Guinée
Deux leaders d'un collectif ayant organisé des manifestations qui ont fait cinq morts, selon le ministre de la Justice, ont été inculpés et écroués après être passés lundi devant un juge d'instruction d'un tribunal de la proche banlieue de Conakry.
Jeudi et vendredi, de sanglantes manifestations contre la junte, interdites par les autorités, ont fait "cinq morts (...) de nombreux blessés civils et militaires et d’importants dégâts matériels", selon un communiqué lundi de l'ancien procureur Alphonse Charles Wright, nommé début juillet Garde des Sceaux par la junte.
La junte présidée par le colonel Mamady Doumbouya, qui a renversé le 5 septembre le président Alpha Condé au pouvoir depuis plus de dix ans (2010-2021), a réquisitionné l'armée "pour le maintien de l'ordre", et procédé vendredi et samedi à des dizaines d'interpellations.
Parmi elles, celles d'Oumar Sylla alias Foniké Mangué et d'Ibrahima Diallo, deux leaders du Front national pour la défense de la Constitution (FNDC), coalition de partis, syndicats et organisations de la société civile à l'origine de la manifestation.
Les deux hommes, entendus dans l'après-midi par un juge d'instruction, ont été inculpés "de participation à un attroupement interdit, de pillages, de destruction de biens publics et privés, de coups et blessures volontaires" et écroués à la prison civile de Conakry.

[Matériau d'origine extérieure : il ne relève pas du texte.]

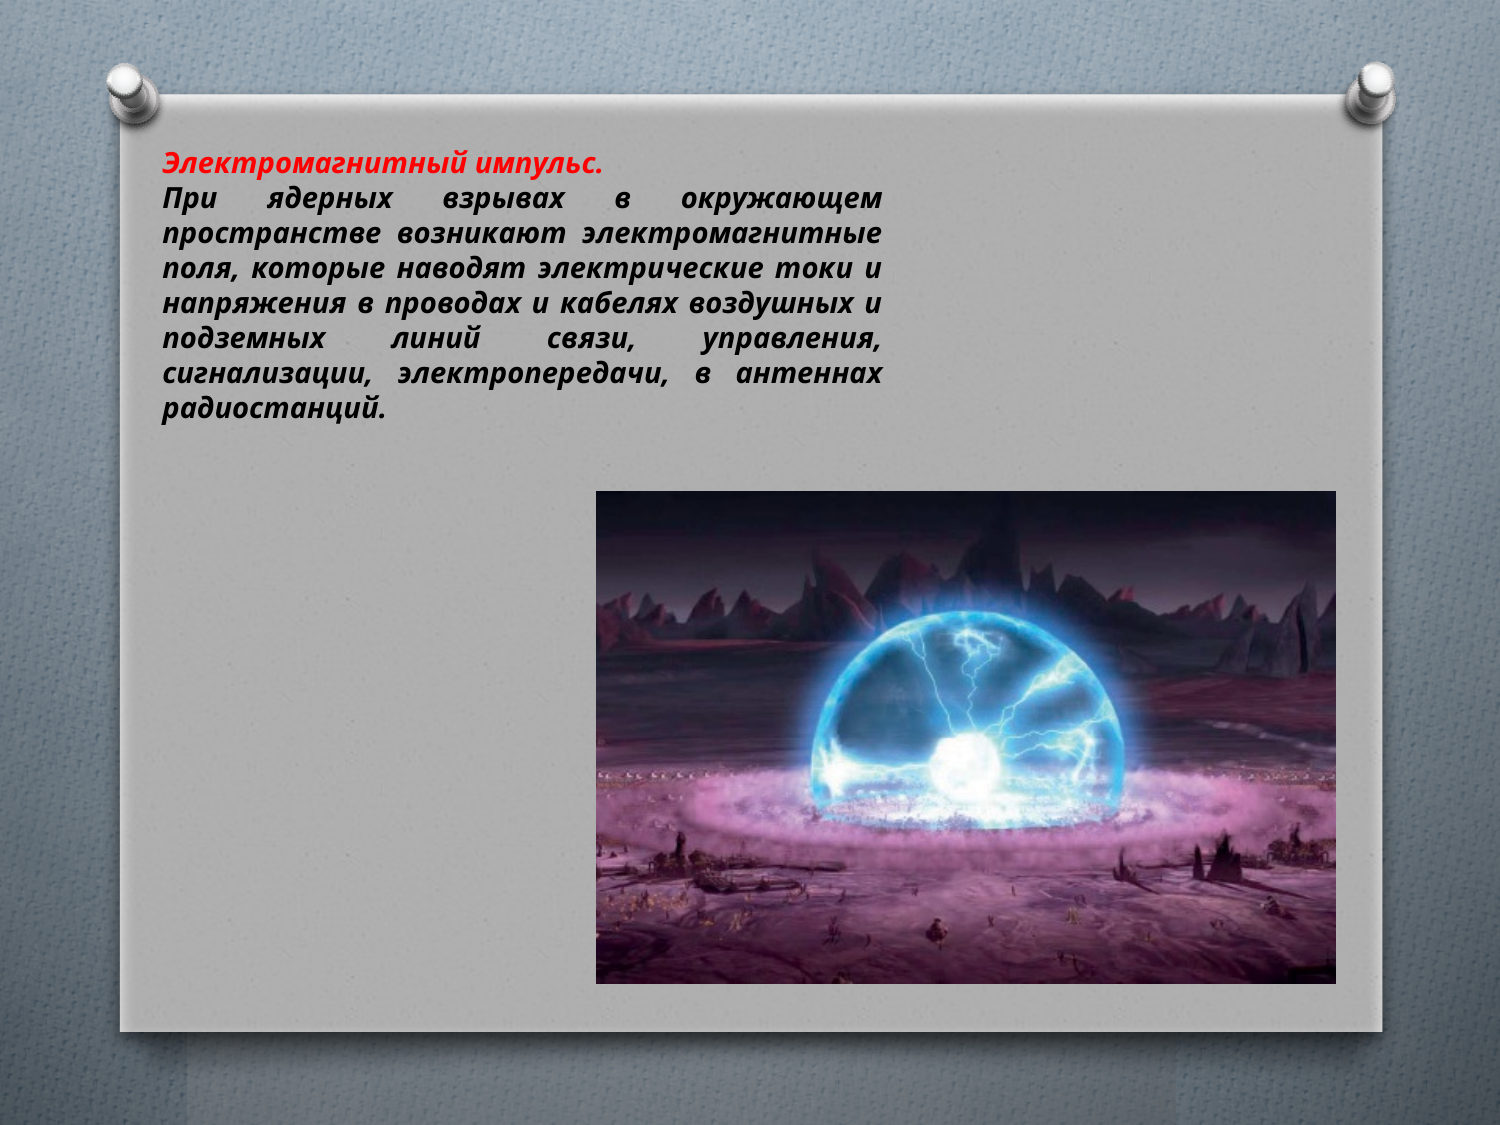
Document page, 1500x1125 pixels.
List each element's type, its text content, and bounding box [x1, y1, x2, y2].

text_box Электромагнитный импульс. При ядерных взрывах в окружающем пространстве возникают электромагнитные поля, которые наводят электрические токи и напряжения в проводах и кабелях воздушных и подземных линий связи, управления, сигнализации, электропередачи, в антеннах радиостанций. [147, 137, 898, 432]
picture [75, 29, 198, 147]
picture [1317, 35, 1439, 156]
picture [596, 491, 1336, 984]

Saïkou Yaya Barry, secrétaire exécutif de l'Union des forces républicaines (UFR) de l'ex-Premier ministre Sidya Touré, a lui aussi été inculpé et écroué. Neuf jeunes ont également été poursuivis pour les mêmes délits.
Le procureur a requis lundi une peine de six mois de prison avec sursis et d'une amende de 500 000 fg (60 euros) contre chacun d'entre eux. Le FNDC a dénoncé "une énième provocation et l'instrumentalisation de la justice" par la junte.
Le collectif, qui avait appelé à un autre mouvement de contestation le 4 août sur tout le territoire pour dénoncer la "gestion unilatérale de la transition" par la junte, a suspendu samedi les manifestations pour une durée d'une semaine "à la demande expresse" du chef de l'État bissau-guinéen Umaro Sissoco Embalo, président en exercice de la Communauté économique des États d'Afrique de l'Ouest (CEDEAO).
La CEDEAO a par ailleurs appelé lundi dans un communiqué "les autorités guinéennes, la classe politique et la société civile à engager un dialogue inclusif afin de désamorcer la tension et de convenir d'un calendrier et de modalités raisonnables pour le rétablissement pacifique de l'ordre constitutionnel".
La veille, les "Forces vives de la nation", coalition de partis politiques, syndicats et organisations de la société civile, ont aussi exigé "l’ouverture immédiate d’un cadre de dialogue inclusif" et menacé de nouvelles manifestations à partir du 15 août 2022 sur toute l’étendue du territoire national.
S'exprimant jeudi à Bissau, Umaro Sissoco Embalo a assuré avoir convaincu la junte d'accélérer le retour à la démocratie de trois à deux ans, une information qui n'a pas été confirmée par les autorités guinéennes.